Records contained in a dataset
>>>>

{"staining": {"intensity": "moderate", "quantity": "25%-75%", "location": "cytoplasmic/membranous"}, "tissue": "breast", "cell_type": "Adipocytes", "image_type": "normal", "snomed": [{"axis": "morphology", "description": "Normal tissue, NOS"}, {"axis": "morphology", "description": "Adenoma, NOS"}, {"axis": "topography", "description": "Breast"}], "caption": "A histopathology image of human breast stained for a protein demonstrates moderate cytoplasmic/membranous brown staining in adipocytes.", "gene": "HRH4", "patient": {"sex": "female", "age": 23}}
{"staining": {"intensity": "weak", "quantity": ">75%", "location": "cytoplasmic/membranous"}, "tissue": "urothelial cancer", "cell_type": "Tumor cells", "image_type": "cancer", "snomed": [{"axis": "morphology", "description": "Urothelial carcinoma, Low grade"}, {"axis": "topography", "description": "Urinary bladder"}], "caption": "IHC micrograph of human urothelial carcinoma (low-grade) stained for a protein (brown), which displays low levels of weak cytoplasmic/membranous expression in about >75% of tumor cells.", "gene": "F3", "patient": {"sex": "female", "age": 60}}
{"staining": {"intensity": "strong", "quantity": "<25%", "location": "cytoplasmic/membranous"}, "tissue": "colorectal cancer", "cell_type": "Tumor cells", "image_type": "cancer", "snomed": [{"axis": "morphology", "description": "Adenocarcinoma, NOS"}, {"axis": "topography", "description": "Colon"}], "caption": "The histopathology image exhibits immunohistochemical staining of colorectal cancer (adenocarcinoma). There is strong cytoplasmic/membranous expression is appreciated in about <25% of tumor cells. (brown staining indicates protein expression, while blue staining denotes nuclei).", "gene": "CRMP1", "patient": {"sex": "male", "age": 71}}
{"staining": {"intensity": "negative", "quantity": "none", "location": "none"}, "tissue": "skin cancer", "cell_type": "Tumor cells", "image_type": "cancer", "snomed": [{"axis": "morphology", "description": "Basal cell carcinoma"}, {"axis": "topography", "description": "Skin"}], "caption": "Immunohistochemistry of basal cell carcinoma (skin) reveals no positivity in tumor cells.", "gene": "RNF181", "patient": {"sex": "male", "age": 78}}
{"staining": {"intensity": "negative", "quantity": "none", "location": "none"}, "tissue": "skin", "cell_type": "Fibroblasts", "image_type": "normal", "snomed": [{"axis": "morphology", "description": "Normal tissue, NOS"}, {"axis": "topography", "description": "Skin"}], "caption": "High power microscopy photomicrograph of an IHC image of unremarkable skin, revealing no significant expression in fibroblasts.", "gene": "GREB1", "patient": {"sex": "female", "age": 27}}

<<<<

What you will do | Please print the lines from the start of the records up to and including the line with "micrograph of human", copying each one exactly and leaving out the rest.

Result of this exercise |
{"staining": {"intensity": "moderate", "quantity": "25%-75%", "location": "cytoplasmic/membranous"}, "tissue": "breast", "cell_type": "Adipocytes", "image_type": "normal", "snomed": [{"axis": "morphology", "description": "Normal tissue, NOS"}, {"axis": "morphology", "description": "Adenoma, NOS"}, {"axis": "topography", "description": "Breast"}], "caption": "A histopathology image of human breast stained for a protein demonstrates moderate cytoplasmic/membranous brown staining in adipocytes.", "gene": "HRH4", "patient": {"sex": "female", "age": 23}}
{"staining": {"intensity": "weak", "quantity": ">75%", "location": "cytoplasmic/membranous"}, "tissue": "urothelial cancer", "cell_type": "Tumor cells", "image_type": "cancer", "snomed": [{"axis": "morphology", "description": "Urothelial carcinoma, Low grade"}, {"axis": "topography", "description": "Urinary bladder"}], "caption": "IHC micrograph of human urothelial carcinoma (low-grade) stained for a protein (brown), which displays low levels of weak cytoplasmic/membranous expression in about >75% of tumor cells.", "gene": "F3", "patient": {"sex": "female", "age": 60}}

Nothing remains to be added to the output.